[Study text]

II.    Administration
The Compensation Committee (the “Compensation Committee”) of the Board of Directors (the “Board”) of the Company, or its designees, will administer the Plan. This includes, among other things, approving Company performance goals, individual performance goals, if any, for Executive Officers (as designated by the Board), Target Percents, and determining whether a Bonus will be paid pursuant to the Plan. The Compensation Committee or its designees, in their discretion, and without prior notice, may (i) modify, amend, change, alter, or terminate the Plan, (ii) determine whether, when, and to whom a Bonus will be paid, and (iii) determine the other conditions of the grant of a Bonus. The provisions and conditions of Bonus grants need not be the same with respect to each grantee or with respect to each Bonus. No Bonus will be paid unless the Compensation Committee or its designees determine: (a) that the terms of the Plan have been satisfied; and (b) that payment to the Participant in the stated amount is appropriate under the Plan.

[/Study text]
[Provided records]

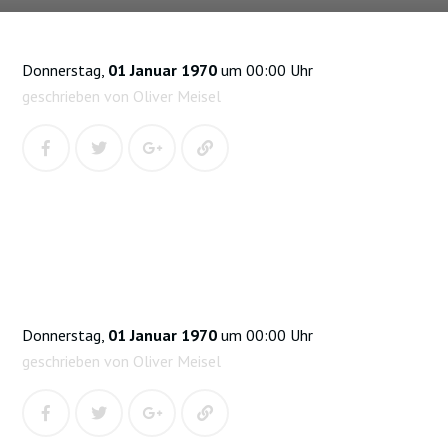
Donnerstag,
01 Januar 1970
um 00:00 Uhr
geschrieben von Oliver Meisel
Donnerstag,
01 Januar 1970
um 00:00 Uhr
geschrieben von Oliver Meisel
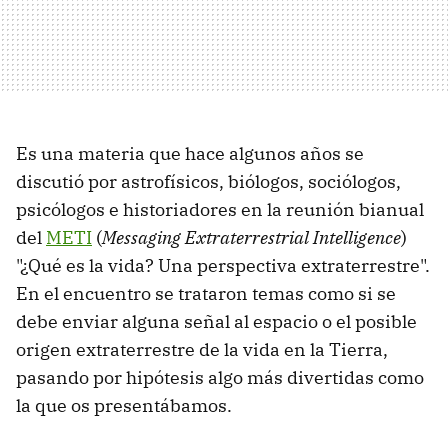
Es una materia que hace algunos años se
discutió por astrofísicos, biólogos, sociólogos,
psicólogos e historiadores en la reunión bianual
del
METI
(
Messaging Extraterrestrial Intelligence
)
"¿Qué es la vida? Una perspectiva extraterrestre".
En el encuentro se trataron temas como si se
debe enviar alguna señal al espacio o el posible
origen extraterrestre de la vida en la Tierra,
pasando por hipótesis algo más divertidas como
la que os presentábamos.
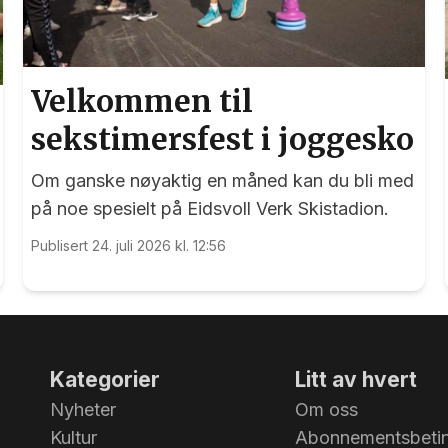
Velkommen til
sekstimersfest i joggesko
Om ganske nøyaktig en måned kan du bli med
på noe spesielt på Eidsvoll Verk Skistadion.
Publisert 24. juli 2026 kl. 12:56
Kategorier
Litt av hvert
Nyheter
Om oss
Kultur
Abonnementsbetin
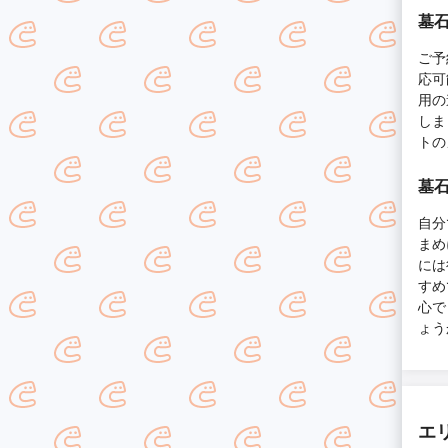
墓
ご予
応可
用の
しま
トの
墓
自分
まめ
には
すめ
心で
ょう
エ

[/Provided records]

Work task 1 - Reproduce the rows verbatim, beginning with the first row and continuing through the row containing "la que os presentábamos.", both included. Omit the pictures from your output.
Work task 2 - Continue the text on administration of the bonus plan, starting immediately after its final sentence.
The text and the rows were taken from unrelated sources.

Task result 1 -
Donnerstag,
01 Januar 1970
um 00:00 Uhr
geschrieben von Oliver Meisel
Donnerstag,
01 Januar 1970
um 00:00 Uhr
geschrieben von Oliver Meisel
Es una materia que hace algunos años se
discutió por astrofísicos, biólogos, sociólogos,
psicólogos e historiadores en la reunión bianual
del
METI
(
Messaging Extraterrestrial Intelligence
)
"¿Qué es la vida? Una perspectiva extraterrestre".
En el encuentro se trataron temas como si se
debe enviar alguna señal al espacio o el posible
origen extraterrestre de la vida en la Tierra,
pasando por hipótesis algo más divertidas como
la que os presentábamos.

Task result 2 -
The Compensation Committee and its designees have discretionary authority to interpret the Plan and decide all issues relating to the Plan. Each determination or other action made or taken by the Compensation Committee or its designees pursuant to the Plan, including interpretation of the Plan and the specific conditions and provisions of the Bonuses granted hereunder, will be final and conclusive for all purposes and upon all persons including, but without limitation, the Company, any Affiliate of the Company, officers, Employees, and any Participant or former Participant under the Plan, as well as any respective successors in interest. In the event of a claim or dispute relating to the Plan, the Compensation Committee and its designees have discretionary authority to decide the claim or dispute, and their decision is final and binding on all parties.
III. Defined Terms
The following terms used in the Plan have the following meanings:
“Affiliate” means (i) an entity that directly or through one or more intermediaries is controlled by the Company, and (ii) any entity in which the Company has a significant equity interest, as determined by the Board.
“Bonus" means an amount calculated and awarded under the Plan to a Participant for a Plan Year.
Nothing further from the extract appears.